Au regard d’une campagne à nulle autre pareille, où l’extravagant est devenu l’ordinaire, le dénouement semblerait presque manquer un peu d’imagination. Les électeurs, qui avaient le dernier mot, n’ont pas cédé à la tentation de l’ultime coup de théâtre, celui de faire mentir les sondages. Les deux candidats en tête des intentions de vote depuis plusieurs semaines se sont qualifiés pour le second tour.
Mais on aurait tort de ne voir dans la victoire d’Emmanuel Macron (23,9 %) et de Marine Le Pen (21,4 %), devant François Fillon (19,9 %) et Jean-Luc Mélenchon (19,6 %), que la banale confirmation de la tendance de ces dernières semaines.
Il s’agit d’un bouleversement profond du paysage politique français. Même si elle n’a pas la saveur particulière de l’inattendu, cette soirée électorale marquera durablement l’histoire de la Ve République, avec l’élimination des deux grandes forces de gouvernement, la confirmation de l’implantation durable du Front national (FN) et l’émergence d’une nouvelle force politique personnifiée par Emmanuel Macron, désormais favori du second tour.

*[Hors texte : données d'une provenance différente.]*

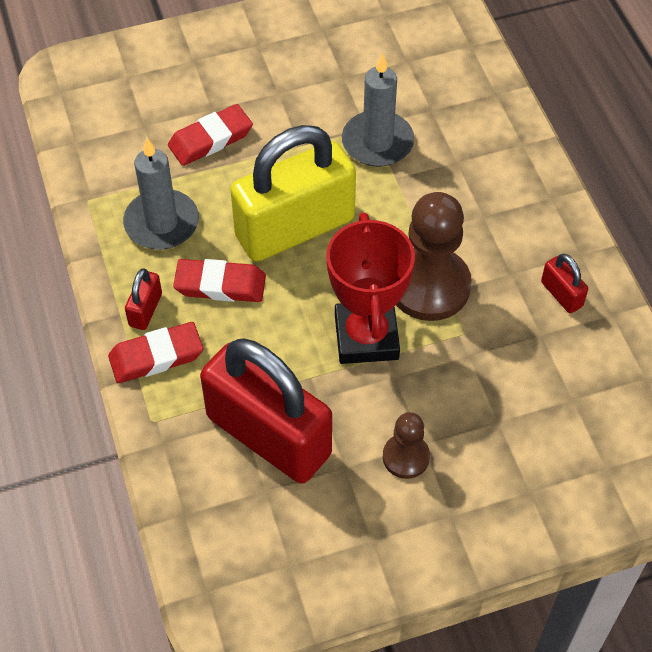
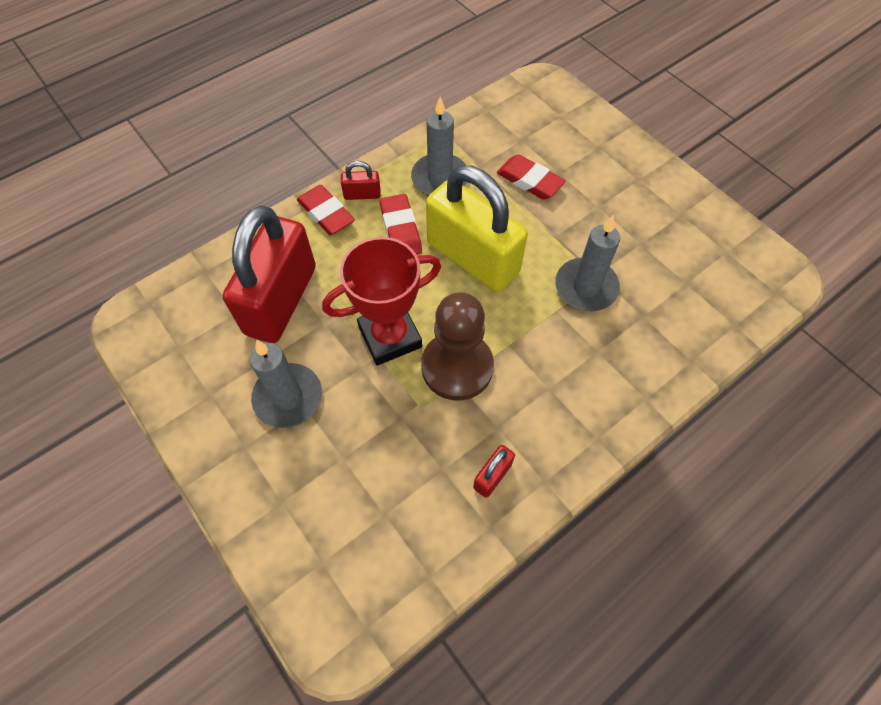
camera: 70 degrees right, 5 degrees up
(406, 457) = (288, 397): brown pawn -> grey candle

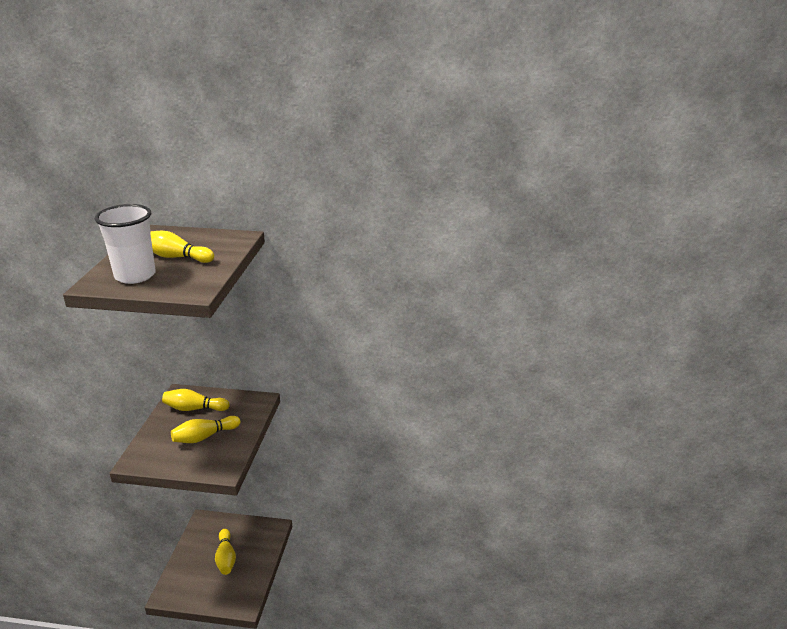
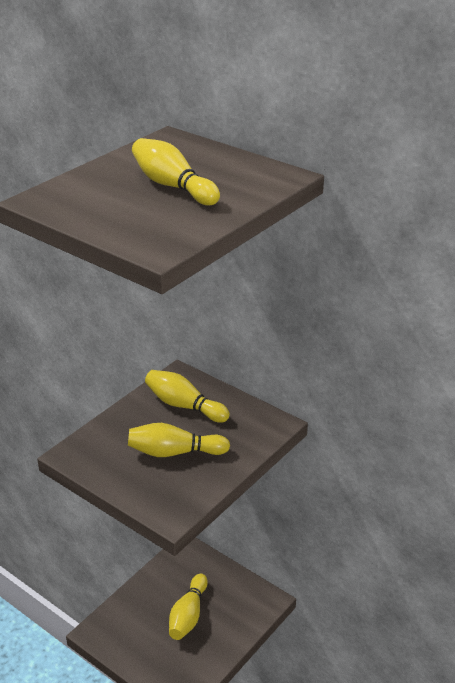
camera: 30 degrees right, 5 degrees up
(135, 276) = (100, 200): white cup -> none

L’accélération du temps médiatique ferait ainsi presque oublier que, s’il s’est imposé comme l’une des principales figures de la vie publique de notre pays, le candidat sorti en tête des urnes était un quasi-inconnu il y a encore trois ans.
Macron a déjoué les pronostics
En septembre 2016, les observateurs les plus avisés lui prédisaient un score à un chiffre, indexé sur ce que représenterait le libéralisme en France. En janvier, les mêmes spéculaient sur l’éclatement de la bulle Macron qui devait intervenir à tout moment. Trop flou, trop attrape-tout, la posture du candidat d’En marche ! semblait reposer sur un équilibre précaire voué à se rompre.
Force est de constater qu’il a déjoué les pronostics. Il n’a pas levé toutes les incertitudes – loin de là – sur son positionnement politique, mais il a su incarner aux yeux d’une partie de l’électorat de gauche, du centre et de la droite, une alternative crédible aux deux partis de gouvernement traditionnels, se nourrissant de l’un et de l’autre, pour finalement les dépasser.
Dans une élection marquée par le nombre élevé de candidats eurosceptiques – voire europhobes –, il faut également noter que le candidat arrivé en tête est celui qui a assumé le plus son côté proeuropéen. Cette orientation sera à coup sûr l’une des clés du second tour. Il incarnera le camp des républicains favorables à la construction européenne face à une extrême droite qui veut sortir de l’Union européenne (UE) et de l’euro.